“Woah!” They start. “What do you even do with it?”
With a puzzled look on his face he responds, “It’s meat, sir.”
This is an excerpt from an interview I heard on the radio months ago where the Host was interviewing John Mayer. John had mentioned eating elk that his friend had shot in Montana and was met with a flabbergasted reaction. This hit home with me and was reminiscent of any time that I have ever cooked, or even talked about cooking wild game, with someone unfamiliar with it. The truth is, wild game carries a sort of mystique.
Over the years, Man has lost its connection with the natural world. In the now, food is literally available at the press of the button. You are never more than a block or two away from a meal. While this is great in terms of having food available for all, the convenience has caused us as humans to underappreciate our food. I’d venture to say the majority of people eat their food without even so much as a passing thought to the backstory. The reality is, the burger or chicken breast you are eating came from an animal, and one that you will likely never know how it was treated, raised, or handled.
Herein lies the problem.
As consumers of meat, we are complicit in the treatment of that animal in which we have eaten, whether we choose to think about it or not. When we choose to consume that product, we make the choice to join the chain.
When you hunt for your food, you are making a conscious decision to break free from this chain. You are making the decision to enter into the wild, the animal’s home field, to attempt to outsmart a truly wild creature (a creature that has spent its life free to roam wherever it pleases), in hopes of completing a swift and painless kill. I can assure you that if you are lucky enough to have success, you will never have more gratitude for that animal than in that moment. You’ll be compelled to use every part of that animal and take pride every time you serve it. And plus, you will be eating some of the finest table fare you will ever lay your hands on, and much healthier, too. A 3-ounce piece of venison contains half the number of calories, more protein, and about an eighth the amount of fat when compared to a piece of beef of the same proportion.
Additionally, the Department of Agriculture predicted for 2018 that Americans would eat a record amount of meat and poultry: 222.2 pounds per person, on average.
The U.S. Fish and Wildlife Service in their 2016 report found there were 39.6 million active hunters and/or anglers in the U.S.
That’s a lot of meat consumption, the majority of which is not being hunted.
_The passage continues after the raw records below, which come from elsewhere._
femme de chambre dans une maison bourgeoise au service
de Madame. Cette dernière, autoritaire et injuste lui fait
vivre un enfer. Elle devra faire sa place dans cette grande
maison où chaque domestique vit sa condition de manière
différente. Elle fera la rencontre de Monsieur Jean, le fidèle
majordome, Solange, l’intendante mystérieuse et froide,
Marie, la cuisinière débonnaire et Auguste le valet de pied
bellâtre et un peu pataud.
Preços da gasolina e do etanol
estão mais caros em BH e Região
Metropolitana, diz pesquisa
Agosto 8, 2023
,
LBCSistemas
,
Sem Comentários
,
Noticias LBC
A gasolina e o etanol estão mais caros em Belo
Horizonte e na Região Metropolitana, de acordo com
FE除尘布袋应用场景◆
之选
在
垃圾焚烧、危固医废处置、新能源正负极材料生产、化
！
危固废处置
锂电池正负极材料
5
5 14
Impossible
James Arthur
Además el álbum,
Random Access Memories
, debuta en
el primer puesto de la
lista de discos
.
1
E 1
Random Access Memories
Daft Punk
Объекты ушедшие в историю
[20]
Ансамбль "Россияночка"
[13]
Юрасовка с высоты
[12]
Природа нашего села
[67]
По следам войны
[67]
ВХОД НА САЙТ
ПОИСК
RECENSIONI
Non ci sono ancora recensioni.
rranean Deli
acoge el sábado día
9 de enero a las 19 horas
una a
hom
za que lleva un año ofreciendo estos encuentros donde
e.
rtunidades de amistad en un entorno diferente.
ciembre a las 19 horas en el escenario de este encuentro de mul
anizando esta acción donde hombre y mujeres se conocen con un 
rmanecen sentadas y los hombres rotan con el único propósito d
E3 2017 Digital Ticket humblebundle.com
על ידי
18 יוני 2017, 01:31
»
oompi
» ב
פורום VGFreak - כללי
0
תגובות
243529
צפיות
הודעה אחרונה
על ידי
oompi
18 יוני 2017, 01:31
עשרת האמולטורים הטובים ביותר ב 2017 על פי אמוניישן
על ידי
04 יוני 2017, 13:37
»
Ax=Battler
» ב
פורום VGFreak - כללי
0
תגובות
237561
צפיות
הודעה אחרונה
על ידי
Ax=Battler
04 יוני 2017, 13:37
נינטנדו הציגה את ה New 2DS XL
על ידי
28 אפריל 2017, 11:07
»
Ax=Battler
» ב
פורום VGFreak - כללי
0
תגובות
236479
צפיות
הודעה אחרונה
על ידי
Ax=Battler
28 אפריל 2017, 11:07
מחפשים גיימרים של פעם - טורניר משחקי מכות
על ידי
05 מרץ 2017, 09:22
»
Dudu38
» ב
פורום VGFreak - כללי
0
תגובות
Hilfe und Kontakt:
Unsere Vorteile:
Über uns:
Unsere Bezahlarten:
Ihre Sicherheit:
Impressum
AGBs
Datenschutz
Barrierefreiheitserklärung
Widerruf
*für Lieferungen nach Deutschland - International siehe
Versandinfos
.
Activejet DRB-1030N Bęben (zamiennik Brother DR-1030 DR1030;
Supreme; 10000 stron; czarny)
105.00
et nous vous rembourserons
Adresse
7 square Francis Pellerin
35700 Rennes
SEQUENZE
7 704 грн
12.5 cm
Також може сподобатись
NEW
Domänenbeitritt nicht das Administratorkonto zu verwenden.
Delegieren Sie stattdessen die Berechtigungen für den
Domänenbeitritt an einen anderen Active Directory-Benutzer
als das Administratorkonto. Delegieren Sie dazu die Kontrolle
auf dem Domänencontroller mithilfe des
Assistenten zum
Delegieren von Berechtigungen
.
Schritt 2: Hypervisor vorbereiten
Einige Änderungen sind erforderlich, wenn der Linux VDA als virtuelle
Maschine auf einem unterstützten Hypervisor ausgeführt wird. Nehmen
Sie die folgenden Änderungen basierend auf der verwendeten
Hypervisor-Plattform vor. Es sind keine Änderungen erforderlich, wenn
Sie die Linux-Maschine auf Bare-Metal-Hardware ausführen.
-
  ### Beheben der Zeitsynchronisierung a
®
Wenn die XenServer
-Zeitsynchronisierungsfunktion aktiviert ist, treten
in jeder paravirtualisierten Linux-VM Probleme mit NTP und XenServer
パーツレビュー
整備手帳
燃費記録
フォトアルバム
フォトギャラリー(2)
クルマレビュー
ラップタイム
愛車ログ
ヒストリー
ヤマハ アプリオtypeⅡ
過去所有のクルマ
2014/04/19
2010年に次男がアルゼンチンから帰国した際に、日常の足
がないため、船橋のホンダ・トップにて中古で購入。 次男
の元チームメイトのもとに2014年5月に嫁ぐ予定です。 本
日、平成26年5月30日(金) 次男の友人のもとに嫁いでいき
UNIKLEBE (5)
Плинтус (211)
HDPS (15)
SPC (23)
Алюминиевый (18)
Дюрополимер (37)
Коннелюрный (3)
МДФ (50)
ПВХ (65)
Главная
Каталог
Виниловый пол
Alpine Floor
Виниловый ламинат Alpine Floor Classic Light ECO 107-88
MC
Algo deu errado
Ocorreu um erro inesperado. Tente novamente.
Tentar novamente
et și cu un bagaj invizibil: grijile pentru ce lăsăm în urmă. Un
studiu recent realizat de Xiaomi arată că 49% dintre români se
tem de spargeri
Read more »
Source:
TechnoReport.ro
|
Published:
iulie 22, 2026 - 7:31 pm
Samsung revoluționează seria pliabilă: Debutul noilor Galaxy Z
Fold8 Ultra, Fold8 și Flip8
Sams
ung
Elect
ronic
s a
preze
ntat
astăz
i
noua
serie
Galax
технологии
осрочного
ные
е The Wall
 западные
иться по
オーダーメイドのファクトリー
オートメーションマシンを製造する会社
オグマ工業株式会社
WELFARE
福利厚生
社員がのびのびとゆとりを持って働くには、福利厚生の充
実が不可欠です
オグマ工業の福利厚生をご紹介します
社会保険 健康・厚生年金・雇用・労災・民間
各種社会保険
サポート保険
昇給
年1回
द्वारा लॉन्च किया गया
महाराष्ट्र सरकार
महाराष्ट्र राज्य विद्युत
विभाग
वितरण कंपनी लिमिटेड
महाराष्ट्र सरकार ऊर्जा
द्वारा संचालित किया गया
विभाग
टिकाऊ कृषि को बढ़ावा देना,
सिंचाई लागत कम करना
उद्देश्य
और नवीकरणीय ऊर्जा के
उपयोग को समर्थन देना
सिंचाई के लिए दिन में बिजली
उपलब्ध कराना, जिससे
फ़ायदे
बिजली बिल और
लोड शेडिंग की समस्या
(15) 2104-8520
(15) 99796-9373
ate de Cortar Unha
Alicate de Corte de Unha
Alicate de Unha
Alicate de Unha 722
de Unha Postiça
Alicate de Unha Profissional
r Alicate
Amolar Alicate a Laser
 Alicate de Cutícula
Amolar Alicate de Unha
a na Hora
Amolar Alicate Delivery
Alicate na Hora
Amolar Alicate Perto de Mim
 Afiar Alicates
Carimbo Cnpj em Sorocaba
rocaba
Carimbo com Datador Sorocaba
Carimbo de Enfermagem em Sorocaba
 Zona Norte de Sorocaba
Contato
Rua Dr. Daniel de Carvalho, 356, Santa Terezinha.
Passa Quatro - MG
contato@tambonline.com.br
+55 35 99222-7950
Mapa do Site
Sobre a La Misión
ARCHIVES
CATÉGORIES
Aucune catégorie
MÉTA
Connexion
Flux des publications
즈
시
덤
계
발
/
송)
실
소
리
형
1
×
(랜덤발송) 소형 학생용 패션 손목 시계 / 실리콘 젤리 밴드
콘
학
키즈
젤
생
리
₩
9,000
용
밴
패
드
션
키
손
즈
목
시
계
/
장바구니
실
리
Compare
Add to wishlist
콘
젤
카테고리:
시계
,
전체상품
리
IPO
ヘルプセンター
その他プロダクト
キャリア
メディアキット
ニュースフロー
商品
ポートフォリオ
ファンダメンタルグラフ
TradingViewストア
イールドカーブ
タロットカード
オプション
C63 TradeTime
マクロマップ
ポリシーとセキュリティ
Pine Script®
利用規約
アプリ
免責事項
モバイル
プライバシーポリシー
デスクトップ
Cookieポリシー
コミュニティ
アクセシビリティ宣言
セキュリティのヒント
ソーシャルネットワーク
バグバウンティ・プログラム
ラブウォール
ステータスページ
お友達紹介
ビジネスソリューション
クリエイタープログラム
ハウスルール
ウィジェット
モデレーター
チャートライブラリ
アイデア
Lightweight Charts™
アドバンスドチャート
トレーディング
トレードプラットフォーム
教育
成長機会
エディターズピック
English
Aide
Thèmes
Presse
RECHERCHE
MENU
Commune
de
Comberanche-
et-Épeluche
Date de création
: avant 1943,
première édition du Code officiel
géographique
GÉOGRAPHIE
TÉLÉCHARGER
But don’t fret, I have great news. Hunting opportunities abound in this country and I think you will find the hunting community is an incredibly welcoming community, and is more than willing to introduce you to their world.
As a hunter, you are not only responsibly seeking your next meal, but you are contributing huge money towards conservation in the process. All the money spent on licenses, tags, etc., goes directly back into conserving habitat and wildlife. You are making a difference. It won’t be easy. There will be times of failure. There will be defeat. There will be times that are downright grueling. But out of these experiences will come something so great, so fulfilling, the result will be beyond worth it. Memories that are irreplaceable and freezers that are full. If you are on the fence about hunting, I urge you to take the leap. Regain your connection to your wild side that lies within. You won’t regret it!